The yin and yang: Satellite and in-situ observations to monitor our oceans
- 4 September 2019
- Category: Altimetry, Events
For nearly 40 years, satellites have provided continuous observations of the world’s oceans – in time and in space – causing a revolution in ocean sciences. But in-situ measurements of the ocean – while sparse and sporadic – are as old as the first sailing ships and are of great value to science. To get a true picture of what the oceans are like, scientists need to exploit together both satellite and in-situ measurements. This is why the Copernicus Marine Environment Monitoring Service has developed a Multi Observations (MULTIOBS) Thematic Assembly Center (TAC), providing products based on satellite & in-situ observations and state-of-the-art data fusion techniques. CLS, specialist in the intercalibration of satellite and in-situ measurements, is proud to contribute to this TAC.
At OceanObs ’19 in Honolulu, Hawaii, from September 16-20th, CLS will present on behalf of its partners, a poster describing the work that has been done to incorporate multi observations offering a wide range of variables from temperature, salinity, density, currents, to nutrients, plankton and the carbonate system.
Observing the oceans
Complementary to ocean state estimate provided by modelling/assimilation systems, a multi observations-based approach is available through the Multi Observations (MULTIOBS) Thematic Assembly Center (TAC) of the European Copernicus Marine Environment Monitoring Service (CMEMS).
CMEMS MULTIOBS TAC proposes products based on satellite & in situ observations and state-of-the-art data fusion techniques. These products are fully qualified and documented and, are distribution through the CMEMS catalogue. They cover the global ocean and, physical and biogeochemical (BGC) variables. They are available in Near-Real-Time (NRT) or as Multi-Year Products (MYP) for the past 10 to 25 years.
State-of-the-art data fusion techniques
Satellite input observations include primarily altimetry but also sea surface temperature, sea surface salinity as well as ocean color.
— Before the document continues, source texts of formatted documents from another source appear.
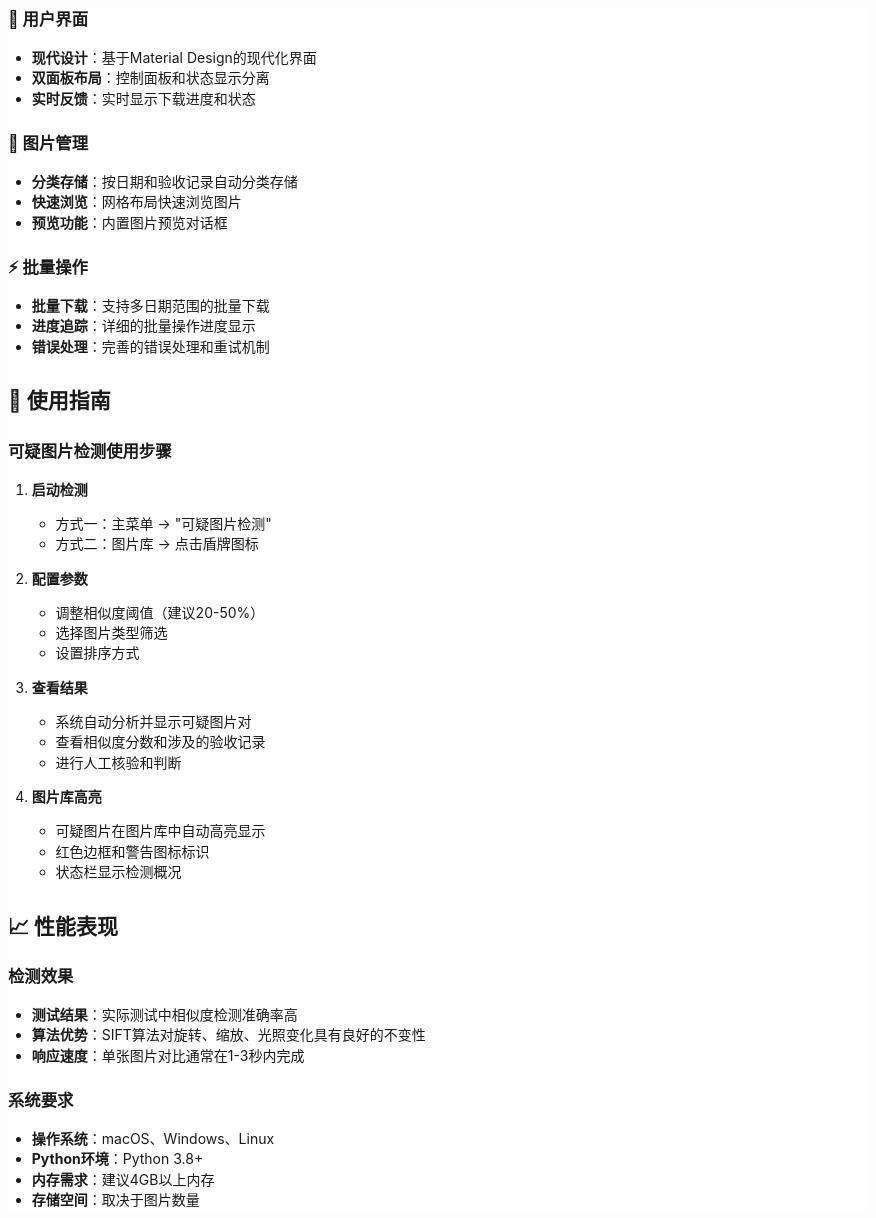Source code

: ### 📱 用户界面
- **现代设计**：基于Material Design的现代化界面
- **双面板布局**：控制面板和状态显示分离
- **实时反馈**：实时显示下载进度和状态

### 📂 图片管理
- **分类存储**：按日期和验收记录自动分类存储
- **快速浏览**：网格布局快速浏览图片
- **预览功能**：内置图片预览对话框

### ⚡ 批量操作
- **批量下载**：支持多日期范围的批量下载
- **进度追踪**：详细的批量操作进度显示
- **错误处理**：完善的错误处理和重试机制

## 🚀 使用指南

### 可疑图片检测使用步骤

1. **启动检测**
   - 方式一：主菜单 → "可疑图片检测"
   - 方式二：图片库 → 点击盾牌图标

2. **配置参数**
   - 调整相似度阈值（建议20-50%）
   - 选择图片类型筛选
   - 设置排序方式

3. **查看结果**
   - 系统自动分析并显示可疑图片对
   - 查看相似度分数和涉及的验收记录
   - 进行人工核验和判断

4. **图片库高亮**
   - 可疑图片在图片库中自动高亮显示
   - 红色边框和警告图标标识
   - 状态栏显示检测概况

## 📈 性能表现

### 检测效果
- **测试结果**：实际测试中相似度检测准确率高
- **算法优势**：SIFT算法对旋转、缩放、光照变化具有良好的不变性
- **响应速度**：单张图片对比通常在1-3秒内完成

### 系统要求
- **操作系统**：macOS、Windows、Linux
- **Python环境**：Python 3.8+
- **内存需求**：建议4GB以上内存
- **存储空间**：取决于图片数量
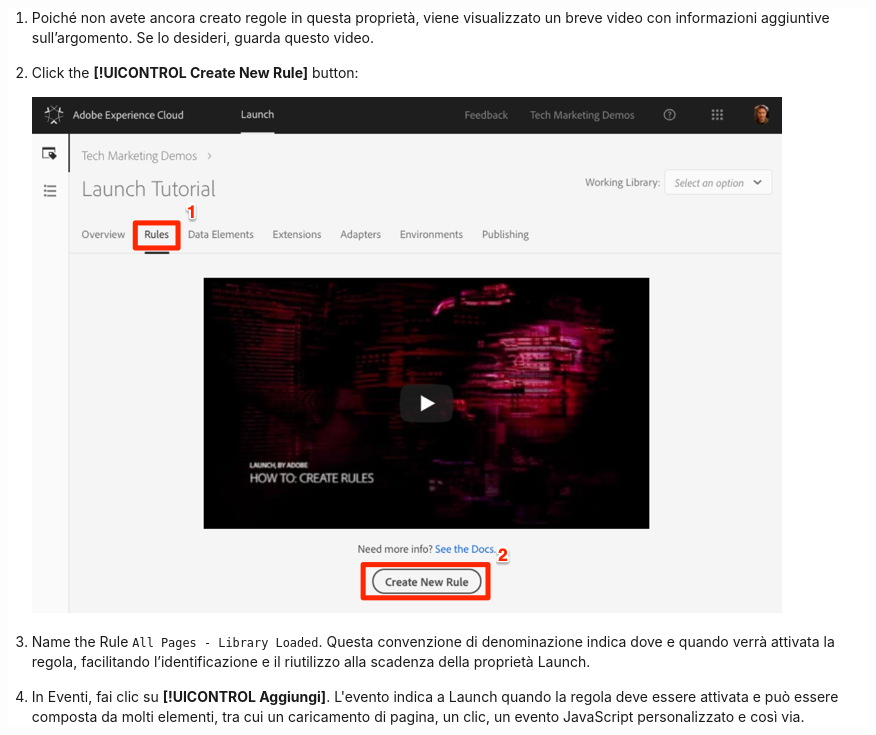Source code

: 1. Poiché non avete ancora creato regole in questa proprietà, viene visualizzato un breve video con informazioni aggiuntive sull’argomento. Se lo desideri, guarda questo video.

1. Click the **[!UICONTROL Create New Rule]** button:

   ![Fai clic sul pulsante Crea nuova regola](images/launch-newRule.png)

1. Name the Rule `All Pages - Library Loaded`. Questa convenzione di denominazione indica dove e quando verrà attivata la regola, facilitando l’identificazione e il riutilizzo alla scadenza della proprietà Launch.

1. In Eventi, fai clic su **[!UICONTROL Aggiungi]**. L'evento indica a Launch quando la regola deve essere attivata e può essere composta da molti elementi, tra cui un caricamento di pagina, un clic, un evento JavaScript personalizzato e così via.
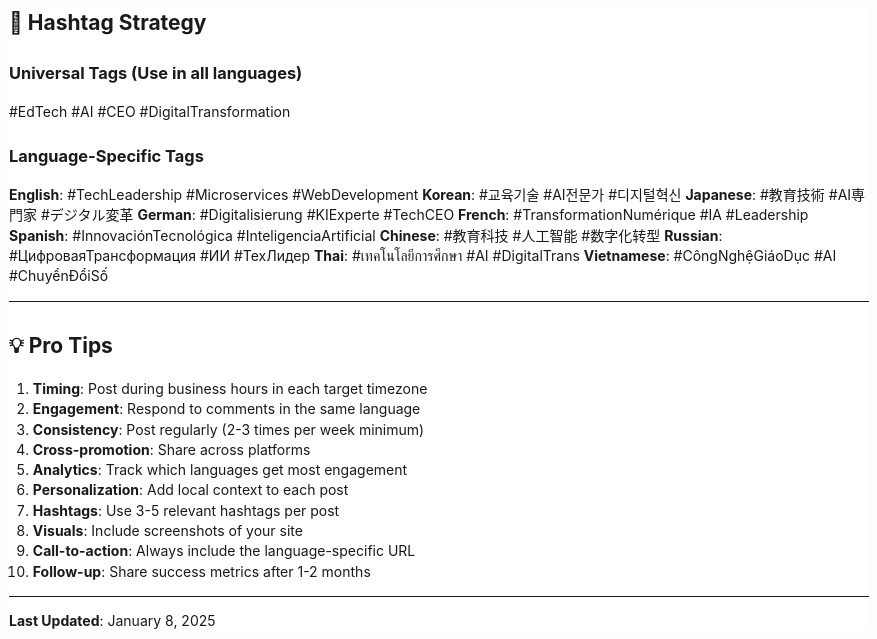 ## 🎯 Hashtag Strategy

### Universal Tags (Use in all languages)
#EdTech #AI #CEO #DigitalTransformation

### Language-Specific Tags

**English**: #TechLeadership #Microservices #WebDevelopment
**Korean**: #교육기술 #AI전문가 #디지털혁신
**Japanese**: #教育技術 #AI専門家 #デジタル変革
**German**: #Digitalisierung #KIExperte #TechCEO
**French**: #TransformationNumérique #IA #Leadership
**Spanish**: #InnovaciónTecnológica #InteligenciaArtificial
**Chinese**: #教育科技 #人工智能 #数字化转型
**Russian**: #ЦифроваяТрансформация #ИИ #ТехЛидер
**Thai**: #เทคโนโลยีการศึกษา #AI #DigitalTrans
**Vietnamese**: #CôngNghệGiáoDục #AI #ChuyểnĐổiSố

---

## 💡 Pro Tips

1. **Timing**: Post during business hours in each target timezone
2. **Engagement**: Respond to comments in the same language
3. **Consistency**: Post regularly (2-3 times per week minimum)
4. **Cross-promotion**: Share across platforms
5. **Analytics**: Track which languages get most engagement
6. **Personalization**: Add local context to each post
7. **Hashtags**: Use 3-5 relevant hashtags per post
8. **Visuals**: Include screenshots of your site
9. **Call-to-action**: Always include the language-specific URL
10. **Follow-up**: Share success metrics after 1-2 months

---

**Last Updated**: January 8, 2025
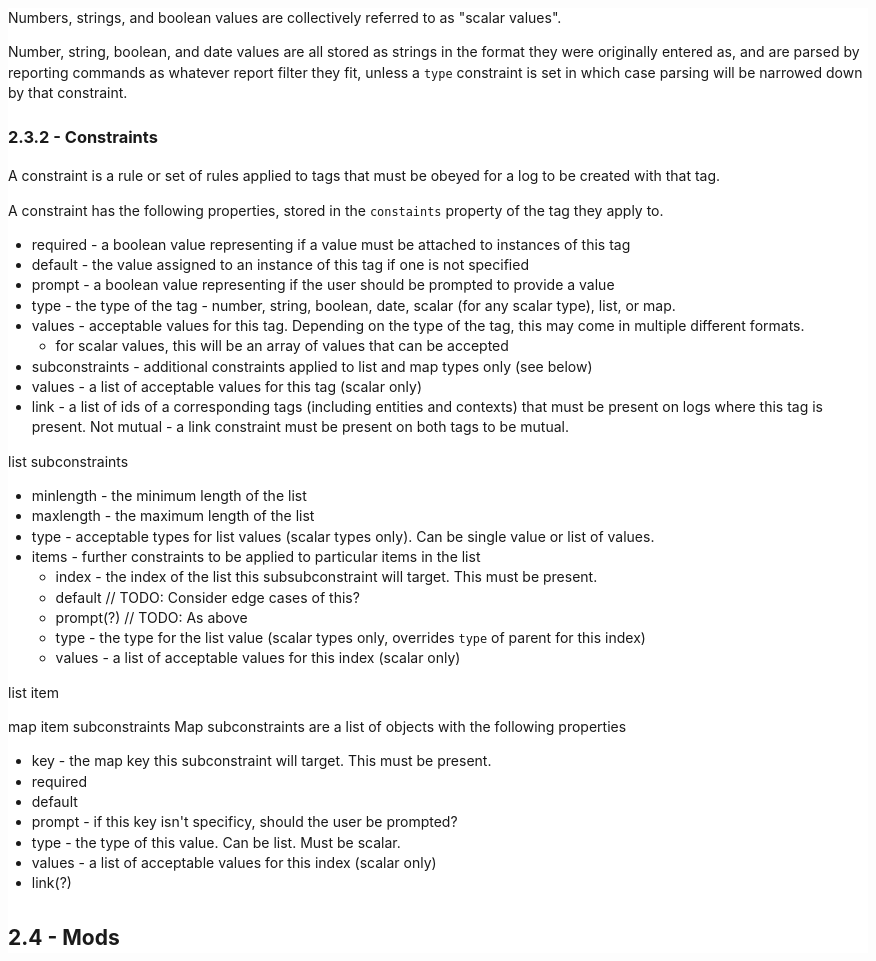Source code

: Numbers, strings, and boolean values are collectively referred to as "scalar values".

Number, string, boolean, and date values are all stored as strings in the format they were originally entered as, and are parsed by reporting commands as whatever report filter they fit, unless a `type` constraint is set in which case parsing will be narrowed down by that constraint.

### 2.3.2 - Constraints

A constraint is a rule or set of rules applied to tags that must be obeyed for a log to be created with that tag.

A constraint has the following properties, stored in the `constaints` property of the tag they apply to.
 - required - a boolean value representing if a value must be attached to instances of this tag
 - default - the value assigned to an instance of this tag if one is not specified
 - prompt - a boolean value representing if the user should be prompted to provide a value
 - type - the type of the tag  - number, string, boolean, date, scalar (for any scalar type), list, or map.
 - values - acceptable values for this tag. Depending on the type of the tag, this may come in multiple different formats.
    - for scalar values, this will be an array of values that can be accepted
 - subconstraints - additional constraints applied to list and map types only (see below)
 - values - a list of acceptable values for this tag (scalar only)
 - link - a list of ids of a corresponding tags (including entities and contexts) that must be present on logs where this tag is present. Not mutual - a link constraint must be present on both tags to be mutual.

list subconstraints
 - minlength - the minimum length of the list
 - maxlength - the maximum length of the list
 - type - acceptable types for list values (scalar types only). Can be single value or list of values.
 - items - further constraints to be applied to particular items in the list
     - index - the index of the list this subsubconstraint will target. This must be present.
     - default // TODO: Consider edge cases of this?
     - prompt(?) // TODO: As above
     - type - the type for the list value (scalar types only, overrides `type` of parent for this index)
     - values - a list of acceptable values for this index (scalar only)

list item

map item subconstraints
Map subconstraints are a list of objects with the following properties
 - key - the map key this subconstraint will target. This must be present.
 - required
 - default
 - prompt - if this key isn't specificy, should the user be prompted?
 - type - the type of this value. Can be list. Must be scalar.
 - values - a list of acceptable values for this index (scalar only)
 - link(?)

## 2.4 - Mods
In situ observations of physical and BGC variables are from autonomous platform such as Argo, moorings and ship-based measurements. Data fusion techniques are based on multiple linear regression method, multidimensional optimal interpolation method or neural network.
MULTIOBS TAC provide the following products at global scale:
- 3D temperature, salinity and geostrophic current fields, both in NRT and as MYP;
- 2D sea surface salinity and sea surface density fields, both in NRT and as MYP;
- 2D total surface and near-surface currents, both in NRT and as MYP;
- 3D Vertical velocity fields as MYP;
- 2D surface carbon fields of FCO2, pCO2 and pH as MYP;
- Nutrient vertical distribution (including Nitrates, Phosphates and Silicates) profiles as MYP;
- 3D Particulate Organic Carbon (POC) and Chlorophyll a (Chl-a) fields as MYP.
Crucial ocean monitoring indicators
Furthermore, MULTIOBS TAC provides specific Ocean Monitoring Indicators (OMIs), based on the above products, to monitor the global ocean 3D hydrographic variability patterns (water masses and currents) and the global ocean carbon sink.